* _BEREITGESTELLTER TEXT_
Das Thema Zwangsarbeit, Vernichtung durch Arbeit in den Gelnhäuser Betrieben und Verwaltungen, in den Kirchengemeinden, bei den Großbauern durfte im Rahmen dieser Veranstaltung überhaupt nicht angesprochen werden. Möglicherweise hat sich hier ein erfahrener Gefolgschaftsführer im Kirchenvorstand durchgesetzt. Und die Kirchenleitung beugte ihr Haupt.
Auf die Aufforderung der Referentin an das Publikum in der ehemaligen Gelnhäuser Synagoge, zum Referat Fragen zu stellen, schwieg die versammelte Gemeinde. Verständlich? Mit im Saal saßen Vertreter der Hauptprofiteure der Zwangsarbeit, im Kirchenvorstand sitzt die Spitze des Rüstungs- und Automobilzulieferers Veritas, die schon einmal gegen die Veröffentlichung von Dokumenten vorgegangen war, die belegen, dass die Firma Veritas nicht nur Zwangsarbeiter bis aufs Blut ausbeutete, sondern auch die NS-Behörden aufforderte, an schwangeren Zwangsarbeiterinnen Zwangsabtreibungen vorzunehmen. Bei der kriegswichtigen Produktion durfte niemand ausfallen!
Dass der Arisierungsgewinnler und „Erbe“ des damals schon Opel-Autohauses Blumenbach mittlerweile seinen Krempel an ein großes Unternehmen abgestoßen hat, dass Betten-Schmitt 1998 sein 60. Firmenjubiläum noch in dem ehemals jüdischen Laden feiern konnte, dass die Villa des Rechtsanwalts Sondheimer von der KdF-Organisation zunächst in den Besitz der Landwirtschaftskammer und dann in Kreisbesitz überging, der Kreis also auf arisiertem Gelände und in arisierten Räumen sitzt…
…dass sich halb Gelnhausen an geplündertem Eigentum und bei „Versteigerungen“ an „jüdischen “ Schnäppchen bereicherte –
das alles wurde bei dieser Veranstaltung nicht erwähnt.
Dabei sitzen musste das Ehepaar Stern.
Das Paar durfte seine Verfolgung als Schicksal wiedererleben, für das es offenbar außer den bekannten Oberverbrechern aus Berlin hier am Ort keine Verantwortlichen gab. Ihr Grundstück direkt an der Kaiserpfalz kam – man weiß nicht wie – in den Besitz der Stadt und dient dem Bauhof als Lagerplatz.

* _BEREITGESTELLTE DATEN_
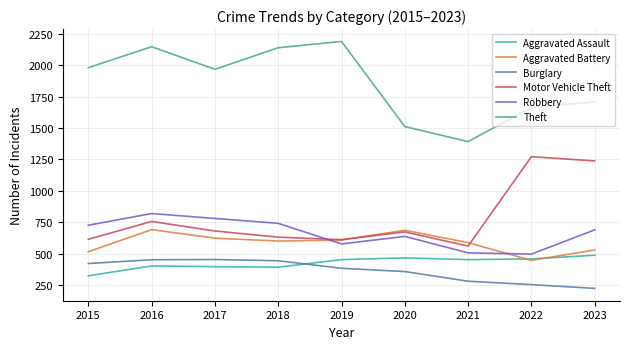

What is the difference between the maximum and second lowest values in the Motor Vehicle Theft series?

661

* _AUFGABEN_
(1) Gib aus dem Text über Gelnhausen einen Abschnitt wortgetreu wieder: Beginne bei der Stelle mit „Das Paar durfte“ und höre nach „Bauhof als Lagerplatz.“ auf.
(2) Prüfe bitte, ob die folgenden Aussagen mit dem Text über Gelnhausen übereinstimmen, und antworte jeweils mit Ja oder Nein sowie den entscheidenden Worten des Textes als genauem Zitat.
(a) Das Ehepaar Stern war bei der Veranstaltung anwesend.
(b) Betten-Schmitt feierte 1998 sein 50. Firmenjubiläum.
(c) Das Grundstück der Sterns dient heute dem Bauhof als Lagerplatz.

* _LÖSUNGEN_
(1)
Das Paar durfte seine Verfolgung als Schicksal wiedererleben, für das es offenbar außer den bekannten Oberverbrechern aus Berlin hier am Ort keine Verantwortlichen gab. Ihr Grundstück direkt an der Kaiserpfalz kam – man weiß nicht wie – in den Besitz der Stadt und dient dem Bauhof als Lagerplatz.

(2)
(a) Ja: „Dabei sitzen musste das Ehepaar Stern.“
(b) Nein: „dass Betten-Schmitt 1998 sein 60. Firmenjubiläum noch in dem ehemals jüdischen Laden feiern konnte“
(c) Ja: „Ihr Grundstück direkt an der Kaiserpfalz kam – man weiß nicht wie – in den Besitz der Stadt und dient dem Bauhof als Lagerplatz.“